Synopses & Reviews
Review
"[The book is] entertainment for crime literature addicts....a textbook for prospective confidence men." Edward Frank Allen, The New York Times Book Review, 1940
Review
"A bonanza of wild but credible stories, told concisely with deadpan humor ,as sly and rich in atmosphere as anything this side of Mark Twain." Luc Sante, Salon.com
Review
"The Big Con is righteous!
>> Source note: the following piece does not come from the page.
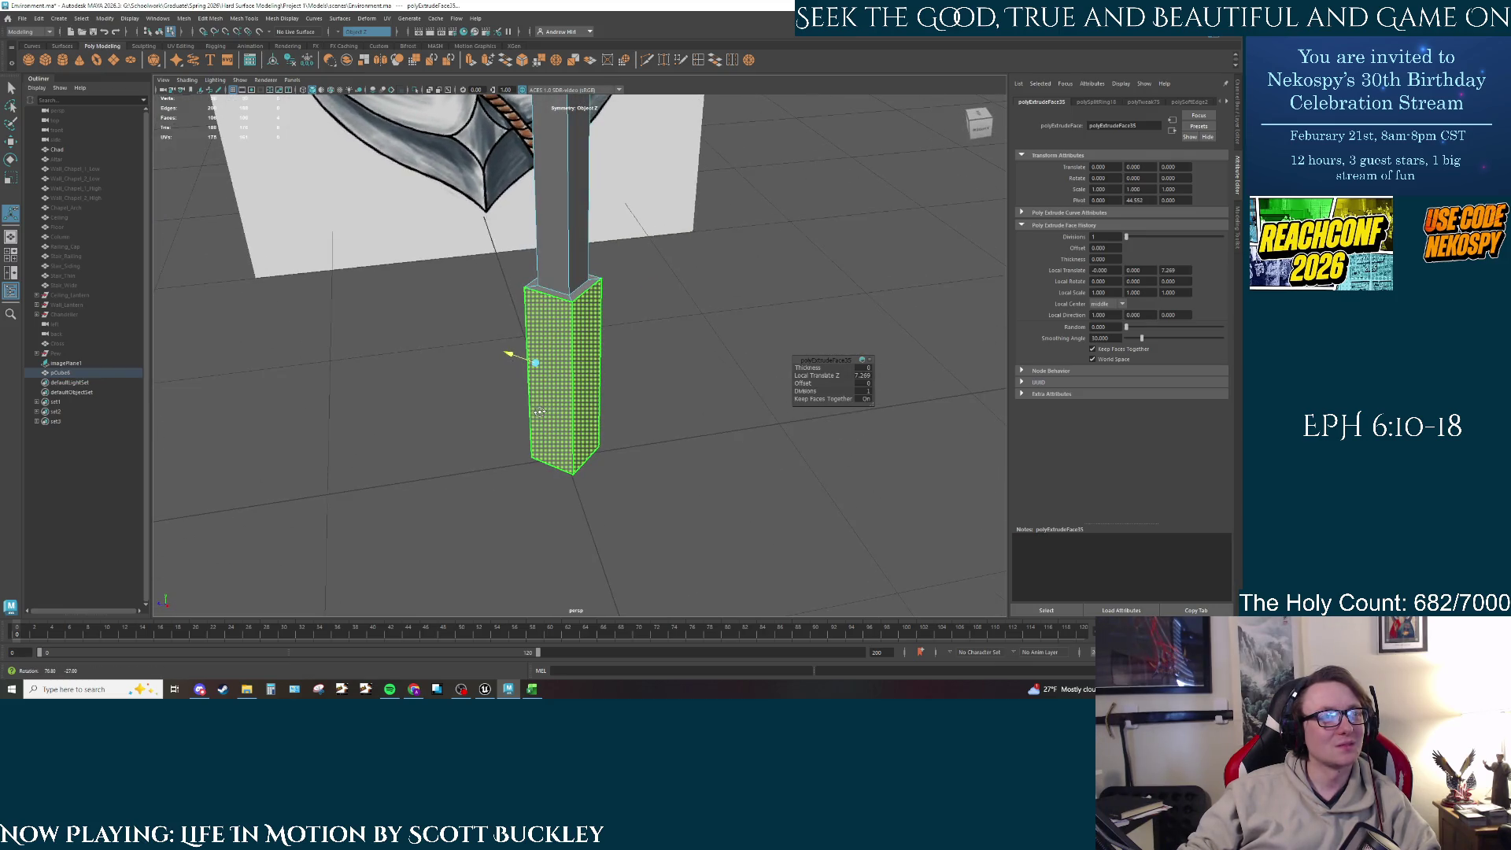
key(ctrl+z)
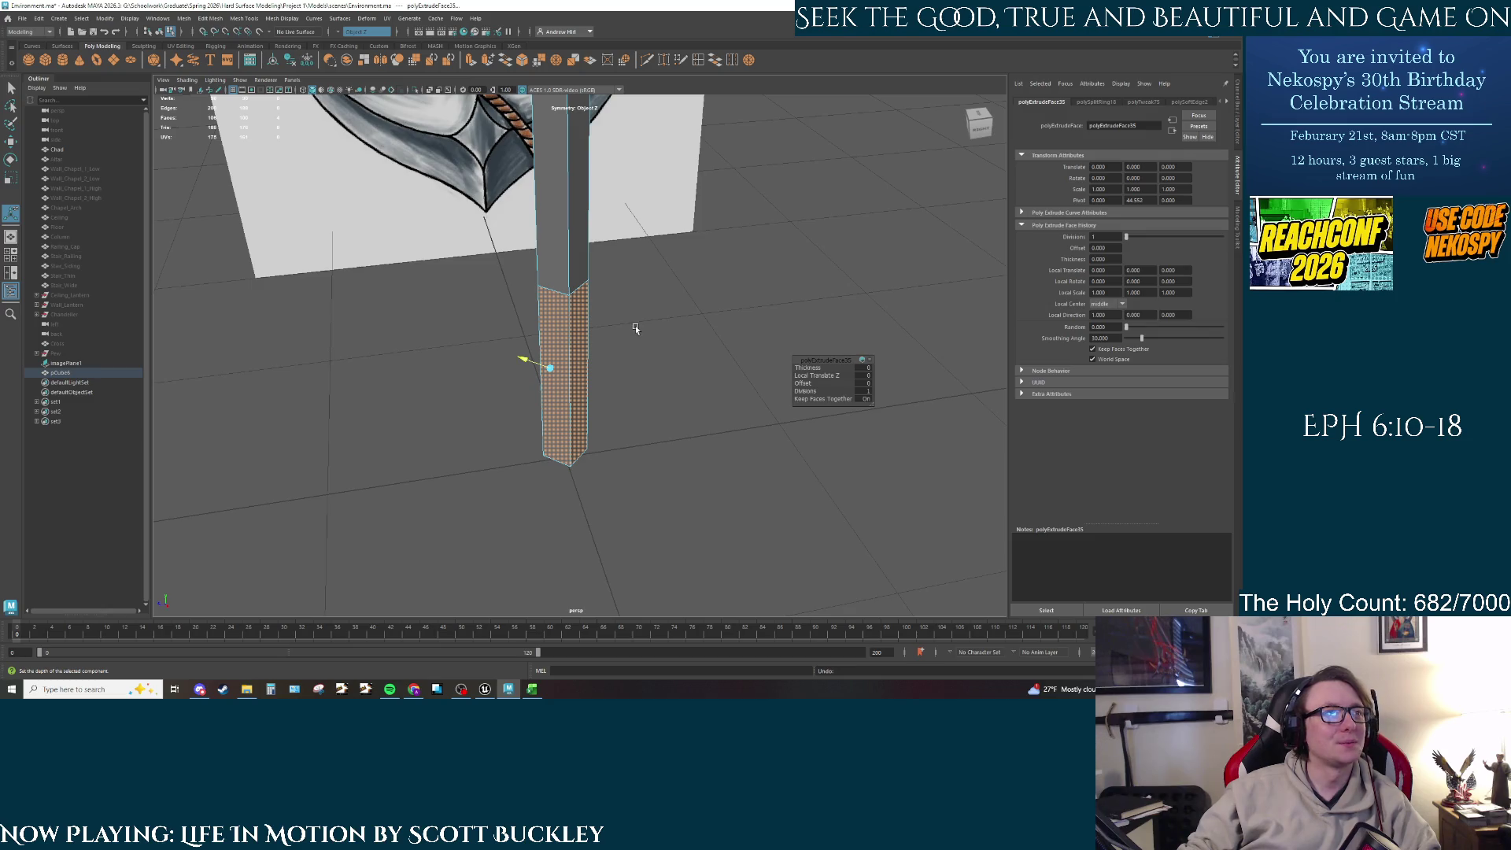
click(635, 324)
It's an illuminating textbook of the confidence game; it's a deft tour of early twntieth century crime; it's a feast of language." James Ellory, author of L.A. Confidential
Review
"The book is spellbinding: It's origins are in linguistics; it is nominally a work of eriminology; it has blood ties to folklore; it falls within the scope of Americana; it serves up a parcel of social history; and of course it is a robust and springheeled piece of literature." Gia Kourlas, Time Out New York
Synopsis
The classic 1940 study of con men and con games that Luc Sante in Salon called "a bonanza of wild but credible stories, told concisely with deadpan humor, as sly and rich in atmosphere as anything this side of Mark Twain."
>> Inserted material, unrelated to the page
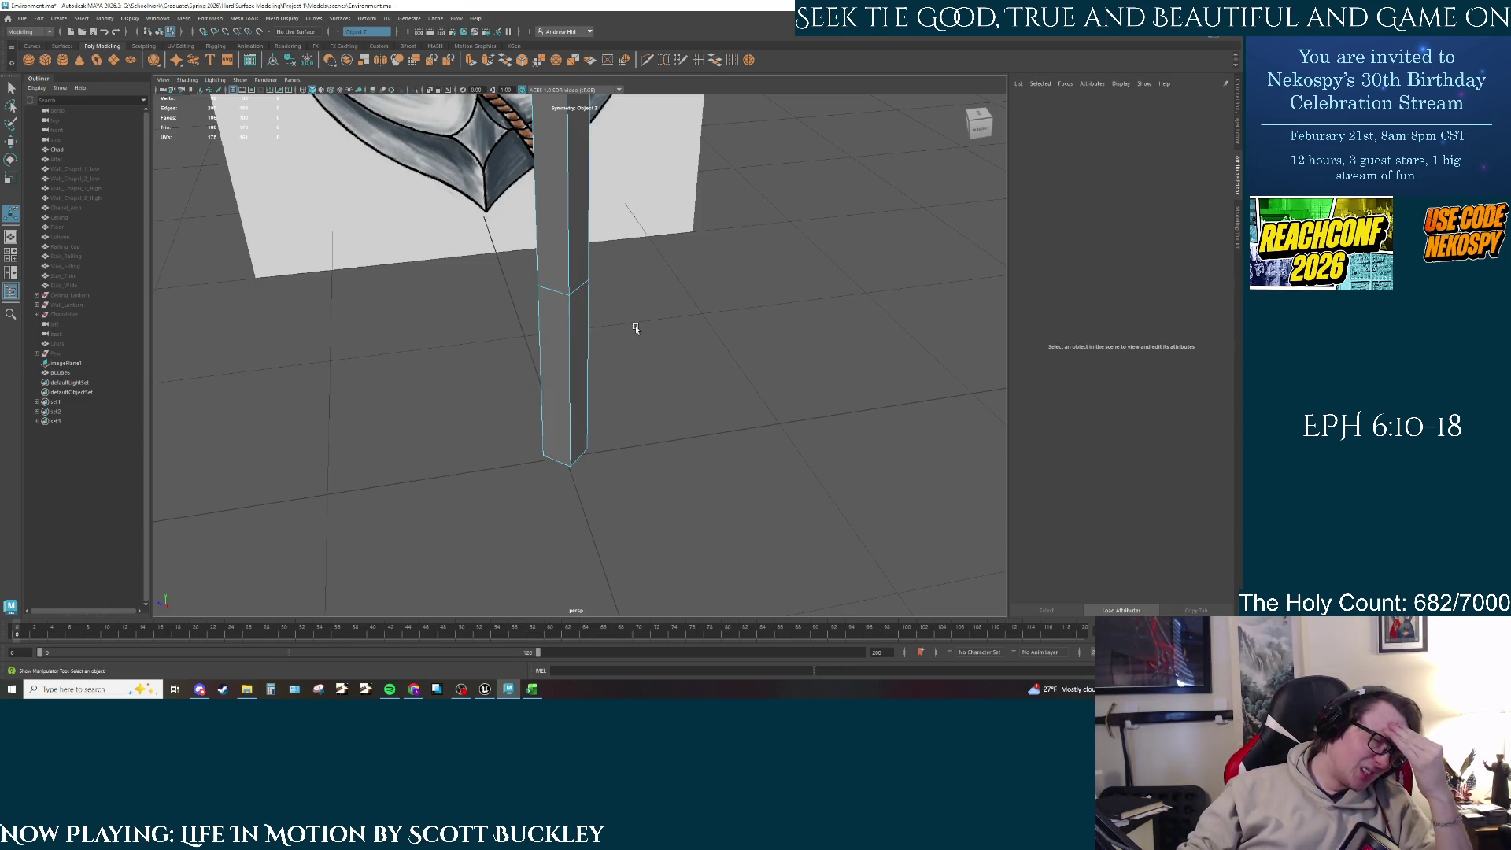
scroll(635, 327, down, 5)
"Of all the grifters, the confidence man is the aristocrat," wrote David Maurer, a proposition he definitely proved in The Big Con, one of the most colorful, well-researched, and entertaining works of criminology ever written. A professor of linguistics who specialized in underworld argot, Maurer won the trust of hundreds of swindlers, who let him in on not simply their language but their folkways and the astonishingly complex and elaborate schemes whereby unsuspecting marks, hooked by their own greed and dishonesty, were "taken off" - i.e. cheated--of thousands upon thousands of dollars.
The Big Con is a treasure trove of American lingo (the write, the rag, the payoff, ropers, shills, the cold poke, the convincer, to put on the send) and indelible characters (Yellow Kid Weil, Barney the Patch, the Seldom Seen Kid, Limehouse Chappie, Larry the Lug). It served as the source for the Oscar-winning film The Sting.